4: Home Alone 2 Lost In New York

Synopsis:

A small boy takes the wrong plane and ends up in a different country than his family during Christmas and then is chased by two criminals whom he viciously assaults at the end of the movie.

Our Take:

The first film started the trend (shock!) but the second one is unarguably the best of the series, which is now up to something like 6. With that Culkin kid whose name we can’t spell returning, and Joe Pesci and Daniel Stern and Catherine O’Hara also in the same film, you know you won’t be going wrong. And this story doesn’t disappoint. Everything is leading up to the point where the two burglars (Pesci and Stern) try to kill off our child hero by entering the building he lives in and snuffing him out, so you could be forgiven for fast forwarding to the last half hour. It’s in watching the various traps unleashed on the villains; which include electrocution, fire, and brick-throwing amongst others; that the film is entertaining. It’s Joe Pesci’s greatest role.


3: Elf

Synopsis:

A boy raised by Santa as an Elf is told that his real dad lives in New York so he goes to New York to meet his dad and is ill-prepared for life in the city.

Our Take:

Will Ferrell was funniest when he was still trying to find a comedic voice for film, and Elf was his breakout role. Hence: funny. He plays the elf of the title, as he heads to New York and tries to reconcile with father James Caan. It’s all very much in the spirit of Christmas, as the film has barely a nasty character in it. The humour is gentle but actually funny (much like Wilftonville itself, of course) and Ferrell’s performance feels earnest and real. Sadly, he’s lost that recently, as all Hollywood comedians must in order to fit in. But the highlight of the film is Zooey Deschanel, who is charming and delightful throughout the whole film, and even gets the chance to sing a few times.
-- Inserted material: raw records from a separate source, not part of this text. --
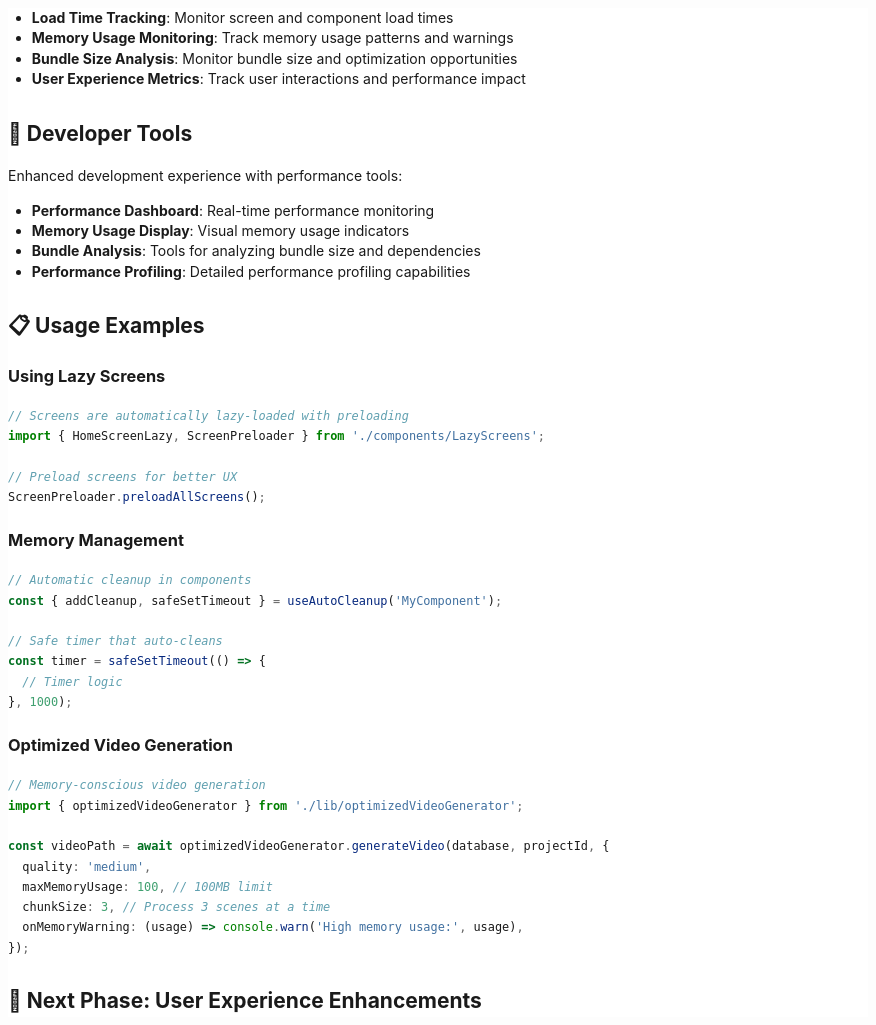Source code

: - **Load Time Tracking**: Monitor screen and component load times
- **Memory Usage Monitoring**: Track memory usage patterns and warnings
- **Bundle Size Analysis**: Monitor bundle size and optimization opportunities
- **User Experience Metrics**: Track user interactions and performance impact

## 🔧 Developer Tools

Enhanced development experience with performance tools:

- **Performance Dashboard**: Real-time performance monitoring
- **Memory Usage Display**: Visual memory usage indicators
- **Bundle Analysis**: Tools for analyzing bundle size and dependencies
- **Performance Profiling**: Detailed performance profiling capabilities

## 📋 Usage Examples

### Using Lazy Screens
```typescript
// Screens are automatically lazy-loaded with preloading
import { HomeScreenLazy, ScreenPreloader } from './components/LazyScreens';

// Preload screens for better UX
ScreenPreloader.preloadAllScreens();
```

### Memory Management
```typescript
// Automatic cleanup in components
const { addCleanup, safeSetTimeout } = useAutoCleanup('MyComponent');

// Safe timer that auto-cleans
const timer = safeSetTimeout(() => {
  // Timer logic
}, 1000);
```

### Optimized Video Generation
```typescript
// Memory-conscious video generation
import { optimizedVideoGenerator } from './lib/optimizedVideoGenerator';

const videoPath = await optimizedVideoGenerator.generateVideo(database, projectId, {
  quality: 'medium',
  maxMemoryUsage: 100, // 100MB limit
  chunkSize: 3, // Process 3 scenes at a time
  onMemoryWarning: (usage) => console.warn('High memory usage:', usage),
});
```

## 🎯 Next Phase: User Experience Enhancements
Elf is a film anyway can enjoy, fact.


2: Die Hard

Synopsis:

Terrorists take over a building and hold everyone hostage but luckily Bruce Willis is also in the building and he kills them all and it’s also Christmas.

Our Take:

This is a film which every list has to include, because then they can say “oh well remember – it’s set at Christmas!” It’s one of the oldest facts that exist, and everyone knows it. For the sake of consistency, then, we’re going to include it in the list even though it’s not really a Christmas film at all. What it is, however, is a stonking action pie with fist-punching truffles and a side of explosive cream. “Explosive Cream” – if ever there was a good name for a band…
But yes, Die Hard is one of those films which gets better each time it’s watched over, and Bruce Willis has rarely been more out-of-his-depth and superb. Plus he hangs this one German guy, but the German guys survives and comes back at the end and is all “kablammo!” but then this other policeman is like “no way, punk!” and shoots him back. It’s so cool.


1: Jingle All The Way

Synopsis:

A man wants to gets a present for his son to prove that he isn’t a bad father but the toy is sold out across most of the World and he can’t find it anywhere and then he starts getting desperate.


Our Take:

The best Christmas film of all time? Oh Wilftonville, you merry purveyors of sexist gags, you’re having us on surely? This must all be some sort of joke! NO. Jingle All The Way is one of the best films ever made, and Arnold Schwarzenegger has never been better as he fights a city for possession of a crappy toy his son wants. The fact they haven’t made the sequel yet is proof enough that Arnie needs to get the hell out of politics and back into movies: it is essential that he gives us more of the Quality Christmas Fun that can only be found when one man needs a Turboman Doll.


Seriously: great film.... or greatest film ever?

1 comment:

  1. A controversial number one pick, but I've got to agree. Any film where Arnie punches out a reindeer is okay in my book.